### RECORDS TO USE
§

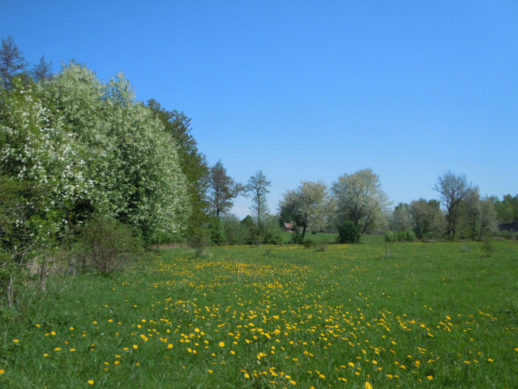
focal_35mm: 30
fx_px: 449
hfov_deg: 60.0
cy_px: 194
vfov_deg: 46.8
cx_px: 259
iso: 400
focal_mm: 5.4
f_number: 7
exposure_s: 1/1250
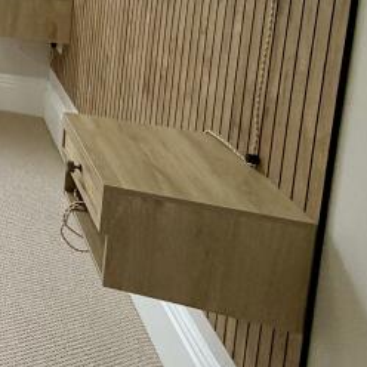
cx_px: -333
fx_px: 612
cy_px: -83
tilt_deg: -5.8
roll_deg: -0.9
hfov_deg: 20.3
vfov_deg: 28.6
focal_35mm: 51
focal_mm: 2.22
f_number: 2.2
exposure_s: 1/100
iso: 160
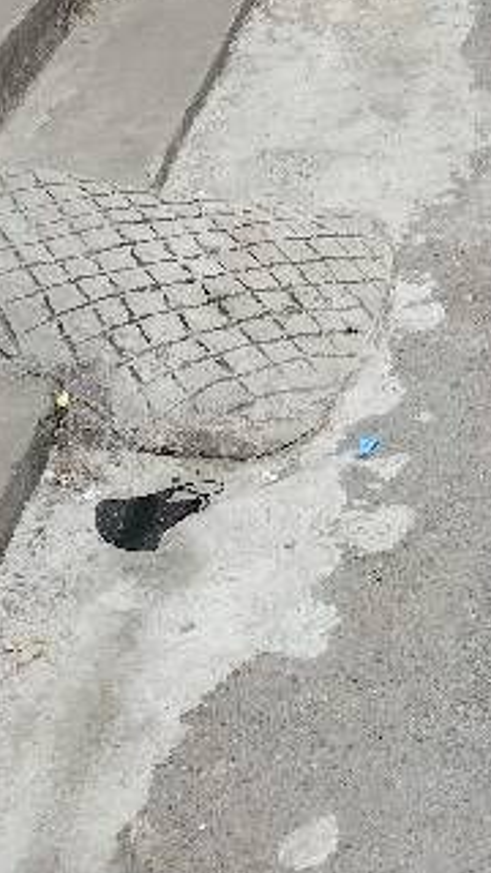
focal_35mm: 94
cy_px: -368
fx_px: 2176
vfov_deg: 20.1
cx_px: 971
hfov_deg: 11.6
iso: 109
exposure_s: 1/100
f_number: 1.7
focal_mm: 4.71
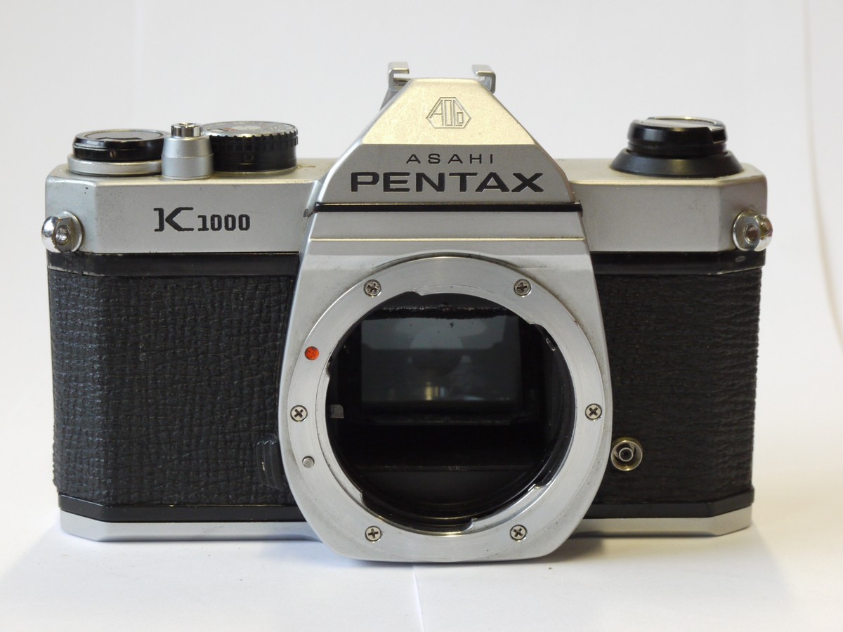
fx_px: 1900
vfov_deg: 18.9
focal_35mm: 78
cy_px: 316
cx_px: 422
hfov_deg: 25.0
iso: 800
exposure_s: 1/30
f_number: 10
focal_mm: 39
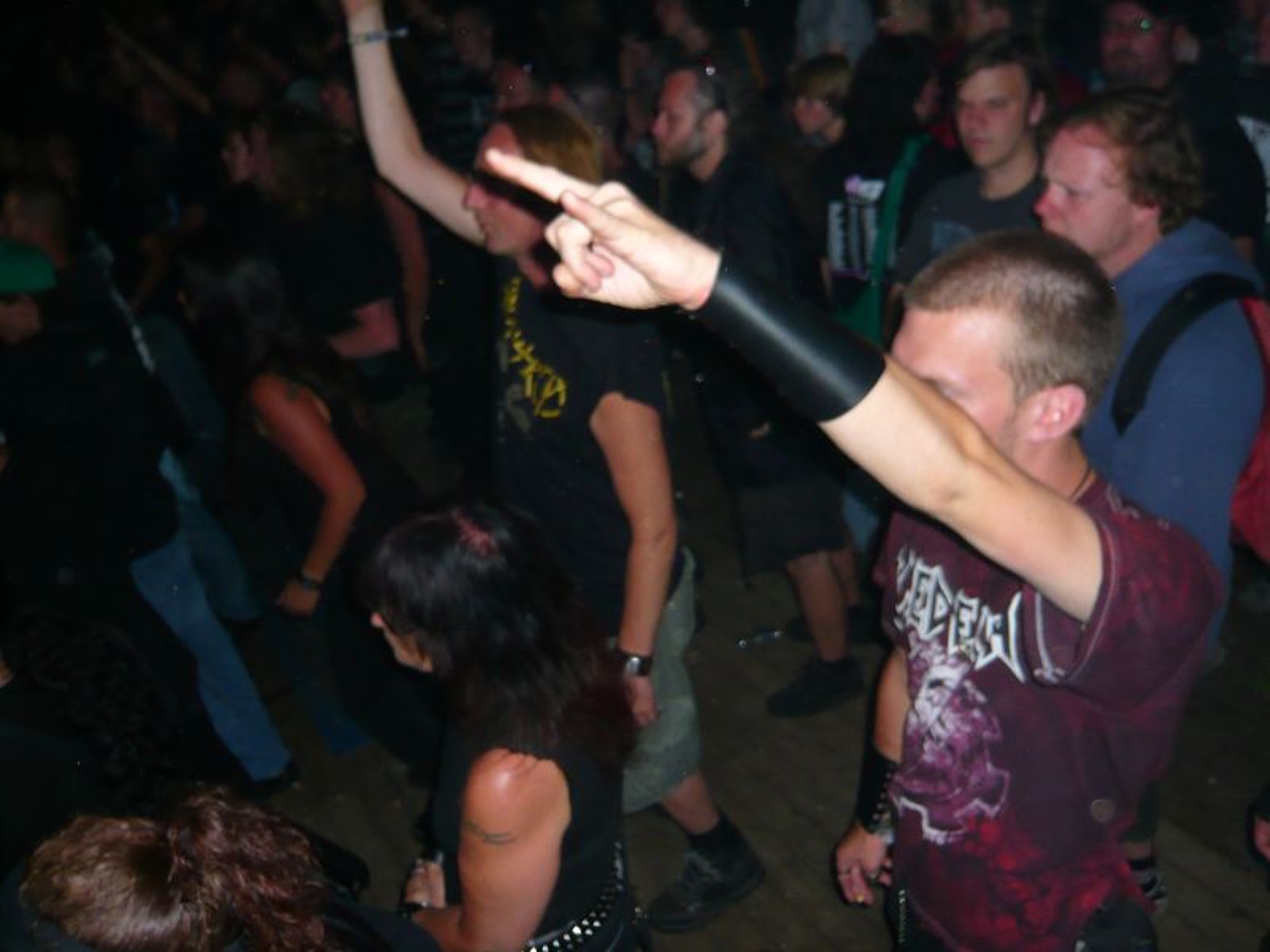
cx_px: 635
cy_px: 476
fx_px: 1101
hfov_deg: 60.0
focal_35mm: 30
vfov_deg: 46.8
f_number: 2.9
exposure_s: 1/30
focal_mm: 4.9
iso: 160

§

### WHAT IS NEEDED
From the line containing "focal_35mm: 51" through the last line of the records, both included, output those lines exactly and nothing else; skip the pictures.

### RESPONSE TO THE TASK
focal_35mm: 51
focal_mm: 2.22
f_number: 2.2
exposure_s: 1/100
iso: 160
focal_35mm: 94
cy_px: -368
fx_px: 2176
vfov_deg: 20.1
cx_px: 971
hfov_deg: 11.6
iso: 109
exposure_s: 1/100
f_number: 1.7
focal_mm: 4.71
fx_px: 1900
vfov_deg: 18.9
focal_35mm: 78
cy_px: 316
cx_px: 422
hfov_deg: 25.0
iso: 800
exposure_s: 1/30
f_number: 10
focal_mm: 39
cx_px: 635
cy_px: 476
fx_px: 1101
hfov_deg: 60.0
focal_35mm: 30
vfov_deg: 46.8
f_number: 2.9
exposure_s: 1/30
focal_mm: 4.9
iso: 160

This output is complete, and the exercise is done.